Panen bersama ini merupakan bagian dari program pembinaan berbasis masyarakat yang mendukung arah kebijakan Kementerian Imigrasi dan Pemasyarakatan, khususnya dalam memperkuat reintegrasi sosial klien. Melalui kegiatan pertanian produktif, para klien tidak hanya memperoleh keterampilan praktis, tetapi juga dibentuk menjadi individu yang mandiri, produktif, dan bertanggung jawab.

Kepala Bapas Ternate, Apriyani, menyampaikan bahwa keberhasilan panen ini menjadi bukti nyata dari sinergi yang terjalin antara pemerintah, masyarakat, dan lembaga pemasyarakatan.

“Program ini tidak hanya menghasilkan produk pertanian yang bermanfaat, tetapi juga membangun karakter serta kemandirian klien pemasyarakatan,” ujarnya.

Apresiasi juga disampaikan oleh Lurah Tubo, Roswita Soleman.
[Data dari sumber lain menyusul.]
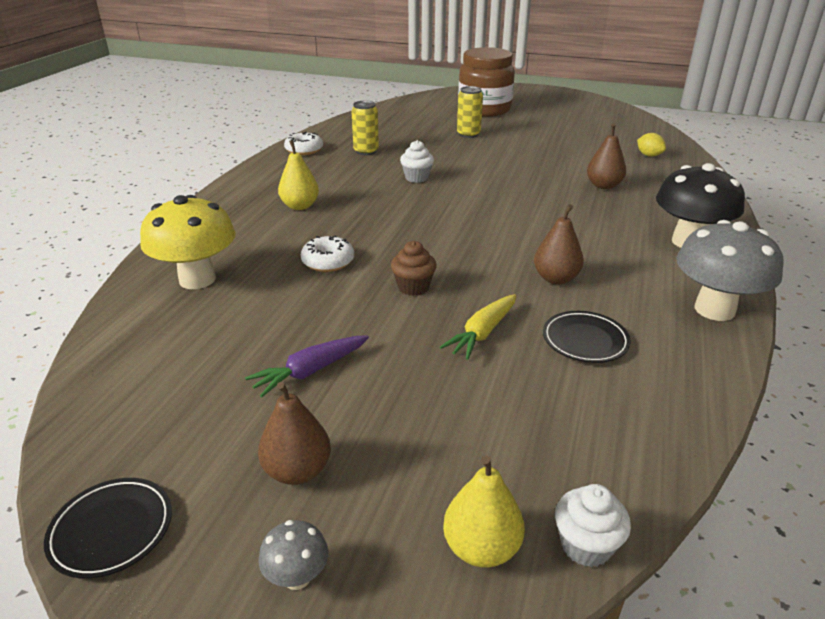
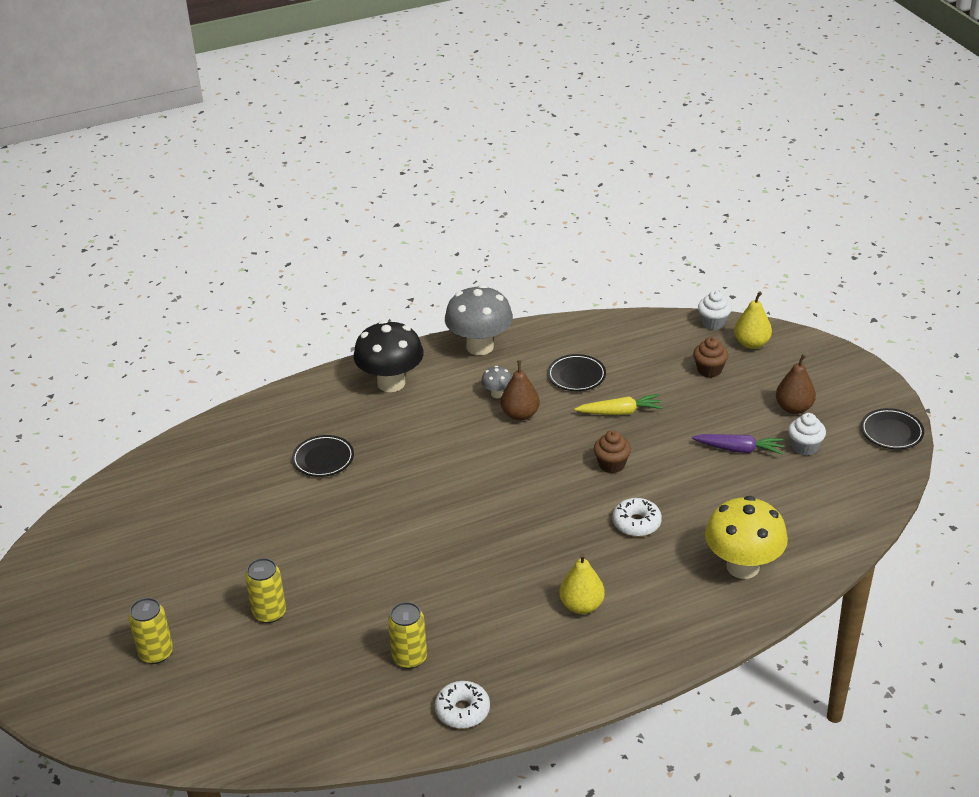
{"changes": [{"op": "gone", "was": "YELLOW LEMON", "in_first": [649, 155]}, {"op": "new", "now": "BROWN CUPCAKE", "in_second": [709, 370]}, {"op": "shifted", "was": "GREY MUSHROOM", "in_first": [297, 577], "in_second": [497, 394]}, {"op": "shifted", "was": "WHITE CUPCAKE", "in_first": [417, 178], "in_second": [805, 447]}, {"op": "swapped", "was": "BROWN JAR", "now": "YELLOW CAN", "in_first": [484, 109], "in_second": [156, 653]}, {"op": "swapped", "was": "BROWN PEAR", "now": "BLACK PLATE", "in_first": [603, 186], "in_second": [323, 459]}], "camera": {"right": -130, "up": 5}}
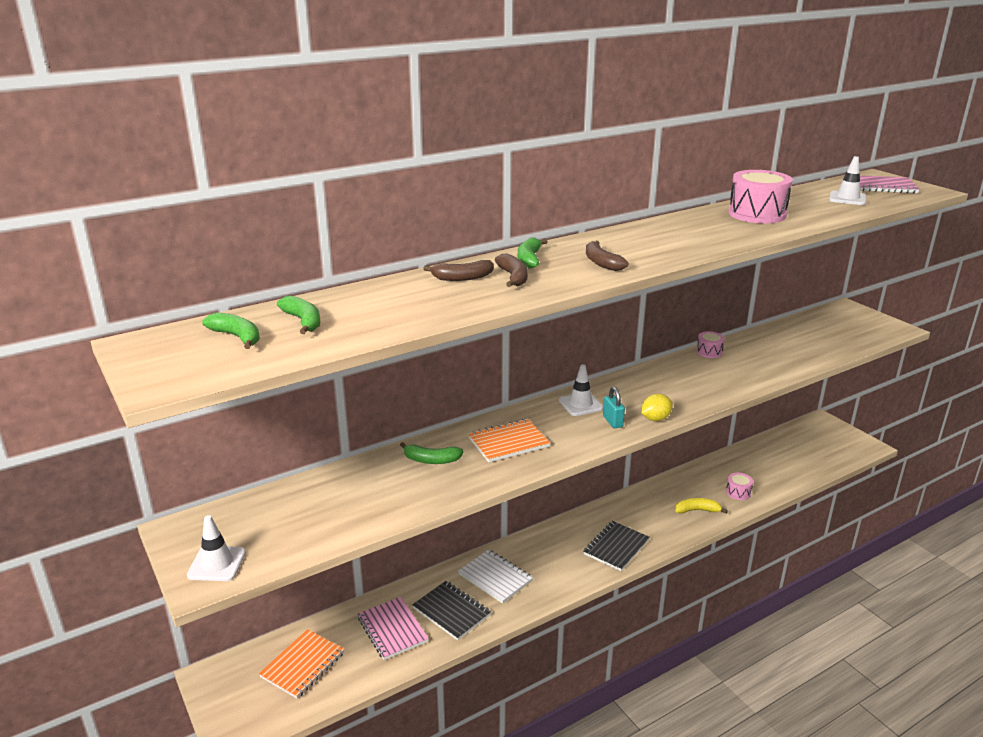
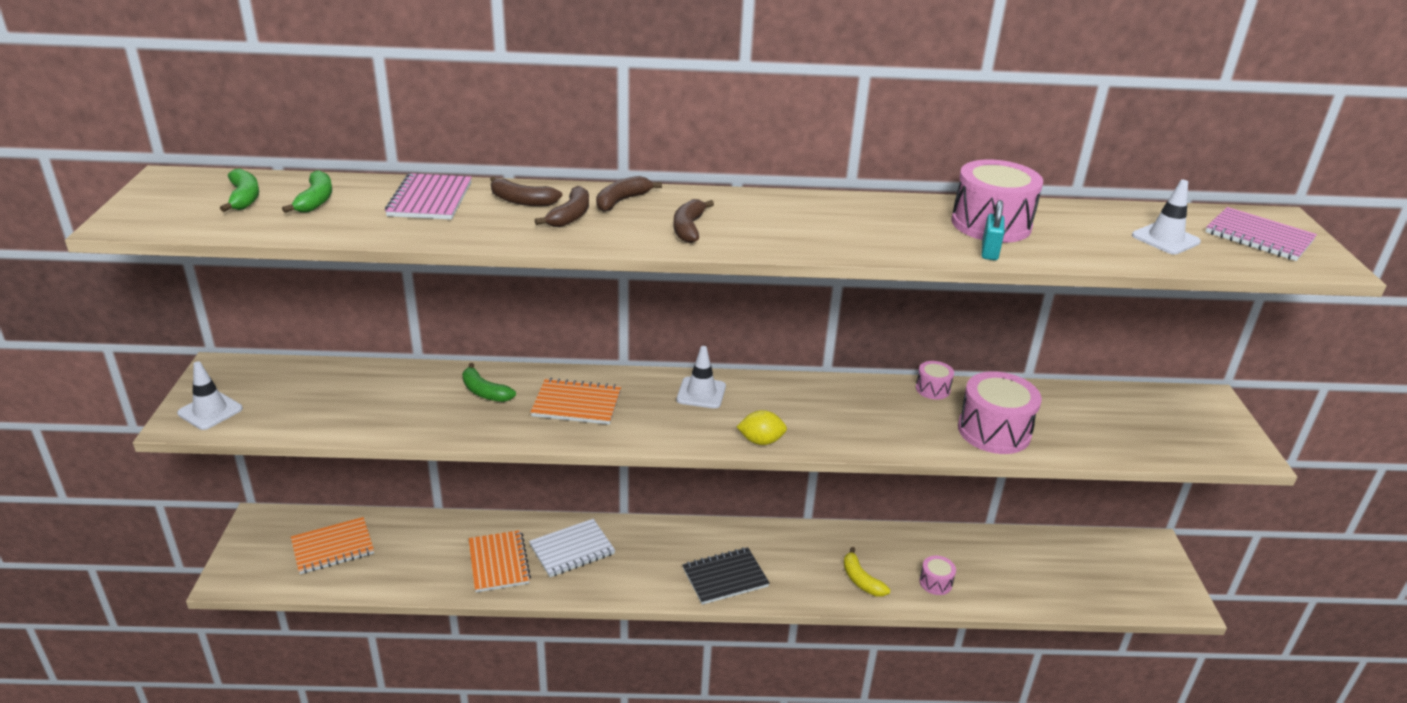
{"changes": [{"op": "new", "now": "PINK DRUM", "in_second": [994, 431]}, {"op": "shifted", "was": "PINK NOTEBOOK", "in_first": [392, 629], "in_second": [430, 199]}, {"op": "shifted", "was": "TURQUOISE PADLOCK", "in_first": [612, 421], "in_second": [989, 252]}, {"op": "repainted", "was": "BLACK NOTEBOOK", "now": "ORANGE NOTEBOOK", "in_first": [451, 611], "in_second": [499, 563]}, {"op": "repainted", "was": "GREEN BANANA", "now": "BROWN BANANA", "in_first": [529, 259], "in_second": [622, 201]}, {"op": "rotated", "was": "WHITE NOTEBOOK", "in_first": [495, 577], "in_second": [572, 550], "clockwise": 75}, {"op": "rotated", "was": "YELLOW BANANA", "in_first": [697, 510], "in_second": [861, 580], "clockwise": -150}], "camera": {"right": 30, "up": 5}}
Menurutnya, kolaborasi lintas sektor ini mampu menciptakan lingkungan yang inklusif dan memberikan dampak positif bagi masyarakat luas.
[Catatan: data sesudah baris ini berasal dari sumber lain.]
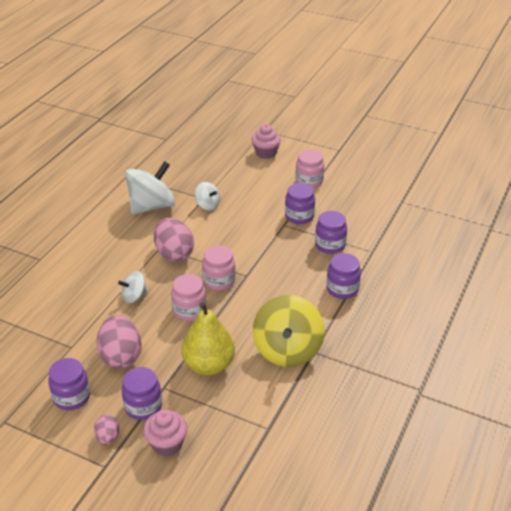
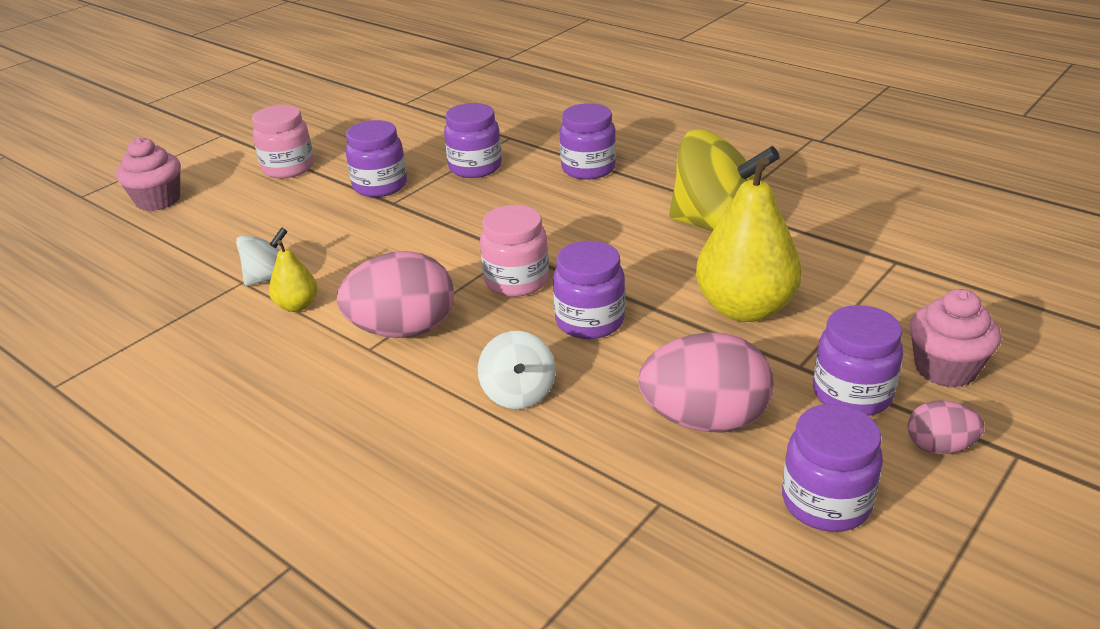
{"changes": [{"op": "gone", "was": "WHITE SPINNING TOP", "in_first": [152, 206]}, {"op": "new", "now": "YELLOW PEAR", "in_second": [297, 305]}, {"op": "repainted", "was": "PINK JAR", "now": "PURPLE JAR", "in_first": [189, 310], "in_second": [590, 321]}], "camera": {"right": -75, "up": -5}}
“Kami mendukung penuh kegiatan pembinaan seperti ini karena memberikan manfaat nyata, baik bagi klien maupun masyarakat Kelurahan Tubo,” ungkapnya.

Dalam pelaksanaannya, Pokmas Lipas Bina Tani berperan aktif memberikan pendampingan teknis, mulai dari proses penanaman hingga panen. Keterlibatan ini menjadi kunci keberhasilan program sekaligus sarana pembelajaran bagi klien untuk mengembangkan keterampilan kerja yang aplikatif.

Melalui kegiatan ini, Direktorat Jenderal Pemasyarakatan kembali menegaskan komitmennya dalam mewujudkan sistem pemasyarakatan yang humanis, produktif, dan berdampak nyata. Program ini juga sejalan dengan upaya mendukung ketahanan pangan nasional serta pemberdayaan masyarakat berbasis kolaborasi.